Records from a data source
********

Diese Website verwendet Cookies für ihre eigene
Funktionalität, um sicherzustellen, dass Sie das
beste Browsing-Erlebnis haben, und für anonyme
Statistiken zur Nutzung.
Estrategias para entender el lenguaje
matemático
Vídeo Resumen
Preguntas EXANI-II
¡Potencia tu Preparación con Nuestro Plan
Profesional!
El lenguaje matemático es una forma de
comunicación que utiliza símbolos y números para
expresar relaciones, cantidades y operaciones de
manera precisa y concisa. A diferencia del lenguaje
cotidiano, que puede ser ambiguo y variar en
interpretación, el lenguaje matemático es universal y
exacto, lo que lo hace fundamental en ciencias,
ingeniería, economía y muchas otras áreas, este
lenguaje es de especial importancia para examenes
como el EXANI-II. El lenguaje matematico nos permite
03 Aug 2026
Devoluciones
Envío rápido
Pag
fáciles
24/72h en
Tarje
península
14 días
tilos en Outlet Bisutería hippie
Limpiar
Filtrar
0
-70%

********

- **Exercise prompt**
Pick out each line above that contains the string "EXANI", and copy those lines. Case matters when matching.

- **Exercise response**
Preguntas EXANI-II
como el EXANI-II. El lenguaje matematico nos permite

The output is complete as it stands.